• Record excerpts:

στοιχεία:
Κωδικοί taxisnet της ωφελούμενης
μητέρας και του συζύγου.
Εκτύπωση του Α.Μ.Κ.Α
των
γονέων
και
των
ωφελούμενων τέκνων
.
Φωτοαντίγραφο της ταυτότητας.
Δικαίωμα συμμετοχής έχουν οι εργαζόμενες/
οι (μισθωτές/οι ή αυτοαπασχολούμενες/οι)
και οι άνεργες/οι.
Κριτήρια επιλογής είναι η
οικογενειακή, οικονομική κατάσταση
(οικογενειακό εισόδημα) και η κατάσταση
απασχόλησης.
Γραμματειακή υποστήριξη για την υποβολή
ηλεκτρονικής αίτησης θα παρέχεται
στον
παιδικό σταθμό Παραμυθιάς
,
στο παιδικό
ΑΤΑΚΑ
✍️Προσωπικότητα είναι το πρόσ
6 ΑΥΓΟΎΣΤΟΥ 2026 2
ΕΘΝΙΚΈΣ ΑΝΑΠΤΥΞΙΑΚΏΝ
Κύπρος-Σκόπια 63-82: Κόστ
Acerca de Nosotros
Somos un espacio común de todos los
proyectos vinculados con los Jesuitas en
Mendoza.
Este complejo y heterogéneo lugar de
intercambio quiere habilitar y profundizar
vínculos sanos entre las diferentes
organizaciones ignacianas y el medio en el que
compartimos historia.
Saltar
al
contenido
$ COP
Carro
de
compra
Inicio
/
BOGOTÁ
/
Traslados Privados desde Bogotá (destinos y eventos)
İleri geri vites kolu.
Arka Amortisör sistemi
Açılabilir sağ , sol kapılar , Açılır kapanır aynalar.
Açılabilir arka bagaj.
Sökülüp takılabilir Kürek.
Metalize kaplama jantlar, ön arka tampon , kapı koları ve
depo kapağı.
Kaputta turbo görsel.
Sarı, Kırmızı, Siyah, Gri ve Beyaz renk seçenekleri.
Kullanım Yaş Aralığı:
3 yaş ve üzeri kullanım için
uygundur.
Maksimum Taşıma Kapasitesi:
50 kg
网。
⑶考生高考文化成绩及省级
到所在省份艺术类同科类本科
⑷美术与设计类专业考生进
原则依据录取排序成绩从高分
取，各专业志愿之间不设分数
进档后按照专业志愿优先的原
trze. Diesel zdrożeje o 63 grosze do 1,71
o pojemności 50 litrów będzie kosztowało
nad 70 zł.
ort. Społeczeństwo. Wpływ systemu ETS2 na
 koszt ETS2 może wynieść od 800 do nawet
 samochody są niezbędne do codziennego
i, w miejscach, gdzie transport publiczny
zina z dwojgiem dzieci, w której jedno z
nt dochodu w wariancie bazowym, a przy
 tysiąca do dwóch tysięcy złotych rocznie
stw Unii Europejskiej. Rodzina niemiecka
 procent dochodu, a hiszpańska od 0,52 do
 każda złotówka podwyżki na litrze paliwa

• Exercise requirements:
Return the listing's lines word for word, starting at its first line and stopping after the line that contains "και οι άνεργες/οι.".

• Response area:
στοιχεία:
Κωδικοί taxisnet της ωφελούμενης
μητέρας και του συζύγου.
Εκτύπωση του Α.Μ.Κ.Α
των
γονέων
και
των
ωφελούμενων τέκνων
.
Φωτοαντίγραφο της ταυτότητας.
Δικαίωμα συμμετοχής έχουν οι εργαζόμενες/
οι (μισθωτές/οι ή αυτοαπασχολούμενες/οι)
και οι άνεργες/οι.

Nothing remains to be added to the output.